Correctly match JVM version ranges

[wagoodman]

This builds on anchore/syft#3217 being able to correctly reason about pre and post JEP 223 versions (1.8.0 = 8.0.0). Specifically, when a package is detected to be a JVM package, and the vuln data indicates it's for a JVM package, then we'll correctly reason about JVM versions when making the comparison. For instance 1.8.0_372 == 8.0.372 based on the JEP223 spec and convention of the patch version in popular jdk releases. Today this nuance is not taken into consideration.

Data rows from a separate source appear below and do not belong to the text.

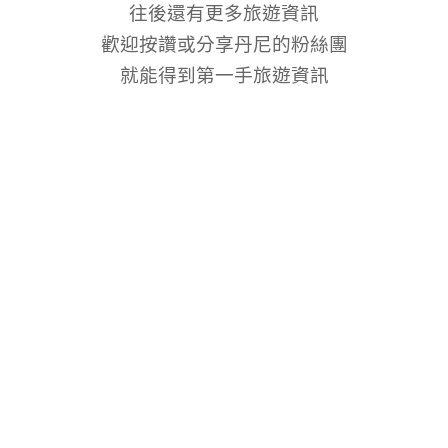
往後還有更多旅遊資訊
歡迎按讚或分享丹尼的粉絲團
就能得到第一手旅遊資訊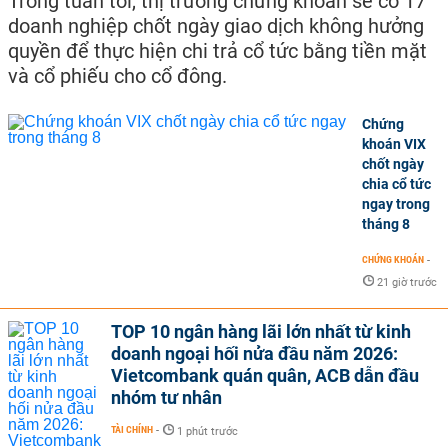
Trong tuần tới, thị trường chứng khoán sẽ có 17
doanh nghiệp chốt ngày giao dịch không hưởng
quyền để thực hiện chi trả cổ tức bằng tiền mặt
và cổ phiếu cho cổ đông.
Chứng
khoán VIX
chốt ngày
chia cổ tức
ngay trong
tháng 8
CHỨNG KHOÁN
-
21 giờ trước
TOP 10 ngân hàng lãi lớn nhất từ kinh
doanh ngoại hối nửa đầu năm 2026:
Vietcombank quán quân, ACB dẫn đầu
nhóm tư nhân
TÀI CHÍNH
-
1 phút trước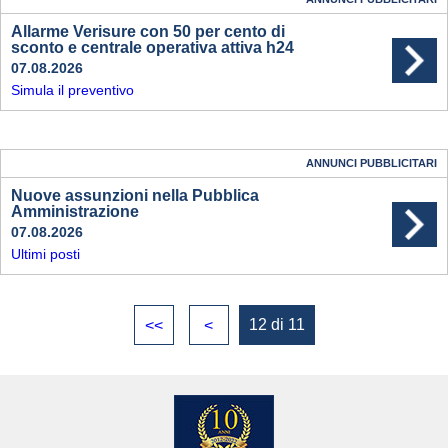
Allarme Verisure con 50 per cento di
sconto e centrale operativa attiva h24
07.08.2026
Simula il preventivo
ANNUNCI PUBBLICITARI
Nuove assunzioni nella Pubblica
Amministrazione
07.08.2026
Ultimi posti
12 di 11
<<
<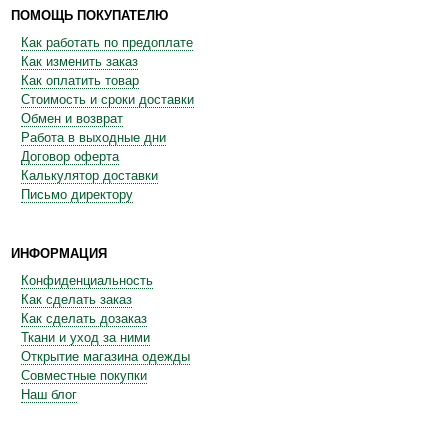
ПОМОЩЬ ПОКУПАТЕЛЮ
Как работать по предоплате
Как изменить заказ
Как оплатить товар
Стоимость и сроки доставки
Обмен и возврат
Работа в выходные дни
Договор оферта
Калькулятор доставки
Письмо директору
ИНФОРМАЦИЯ
Конфиденциальность
Как сделать заказ
Как сделать дозаказ
Ткани и уход за ними
Открытие магазина одежды
Совместные покупки
Наш блог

Additionally, this PR uses the CPE update field, which is commonly used in the vulnerability field for <= v1.8 JVMs -- without using this field we could never make the correct comparison.

Closes #1718

[westonsteimel]

Hmm, something here appears to cause matches for python and go binaries to get dropped. Any ideas why that may be? It may actually be the syft changes which are causing it

[westonsteimel]

Hmm, something here appears to cause matches for python and go binaries to get dropped. Any ideas why that may be? It may actually be the syft changes which are causing it

It's something on the grype matcher side. I tried with an old syft sbom and it still drops the python binary vuln matches

[wagoodman]

Yeah, I was trying to figure out last night why this was happening -- I figured it out this morning: we stop at the first matcher that claims it can find a match for a package. The JVM matcher was making this claim for all binary type packages, which means it would stop the correct (stock) matcher from being used in other cases (like golang and python).

I added the JVM matcher to make certain we're always searching by CPE, however, in this case it's only a version comparison change and the stock matcher already searches by CPE by default. I'll remove the JVM matcher for now and let the stock matcher to continue to raise these matches up.